# Documentary on Urbex



## sunny100 (Nov 20, 2014)

Found this, not sure if it's been posted but it's worth a watch!
http://www.viewster.com/movie/1286-...ce=facebook&utm_medium=cpc&utm_campaign=voff4


----------



## UrbanX (Nov 21, 2014)

Have only got 20 mins in so far. 

I don't get why she has to do some bad acting in a wig in each place, seems to have nothing to do with the documentary at all, not even in the spirit of it? 

But apart from that it's nicely filmed. I've seen a documentary about the New York explorer on there before (The one that looks and sounds like Owen Wilson). 
Will try and finish it off tonight, thanks for sharing.


----------



## sunny100 (Nov 21, 2014)

No idea why they do that stupid wig woman bit haha, but apart from that I really liked it, and no problem bud.


----------



## UrbanX (Nov 21, 2014)

Thats quite nice actually, gets a lot better towards the end, there's definitely some epic sites over in the US!


----------



## cogito (Nov 22, 2014)

UrbanX said:


> I've seen a documentary about the New York explorer on there before (The one that looks and sounds like Owen Wilson).



Are you talking about Steve Duncan?
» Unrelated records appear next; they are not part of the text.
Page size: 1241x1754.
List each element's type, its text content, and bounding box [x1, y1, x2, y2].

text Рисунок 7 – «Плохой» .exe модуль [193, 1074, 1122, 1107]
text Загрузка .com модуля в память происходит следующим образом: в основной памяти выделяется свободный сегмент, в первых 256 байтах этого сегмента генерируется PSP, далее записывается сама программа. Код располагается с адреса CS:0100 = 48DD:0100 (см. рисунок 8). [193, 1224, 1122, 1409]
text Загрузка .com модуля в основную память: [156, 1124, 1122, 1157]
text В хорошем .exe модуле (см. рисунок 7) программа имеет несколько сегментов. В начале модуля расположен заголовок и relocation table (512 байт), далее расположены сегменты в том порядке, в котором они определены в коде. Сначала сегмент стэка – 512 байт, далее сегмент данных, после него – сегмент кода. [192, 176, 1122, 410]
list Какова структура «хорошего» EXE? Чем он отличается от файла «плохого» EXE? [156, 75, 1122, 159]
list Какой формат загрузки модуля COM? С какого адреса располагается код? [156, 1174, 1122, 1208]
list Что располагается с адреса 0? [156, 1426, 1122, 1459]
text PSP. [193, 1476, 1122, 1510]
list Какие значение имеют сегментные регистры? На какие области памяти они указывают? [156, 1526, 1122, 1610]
Never heard him compared to Owen Wilson before!


----------



## Rob2210 (Nov 22, 2014)

Iam 10 minutes in and that dog sound added into it is getting pretty annoying  

lmao Iam such a fool that barking dog I could hear turns out to be a game my daughter was playing on a diff tab *facepalm* Turns out it is a good film lol


----------



## brickworx (Nov 22, 2014)

Cheers mate, that's a good watch that


----------



## sunny100 (Nov 23, 2014)

Rob2210 said:


> Iam 10 minutes in and that dog sound added into it is getting pretty annoying
> 
> lmao Iam such a fool that barking dog I could hear turns out to be a game my daughter was playing on a diff tab *facepalm* Turns out it is a good film lol



Haa rob, I was thinking.. what dog sound? I only remember a weird red head lady, no dogs!


----------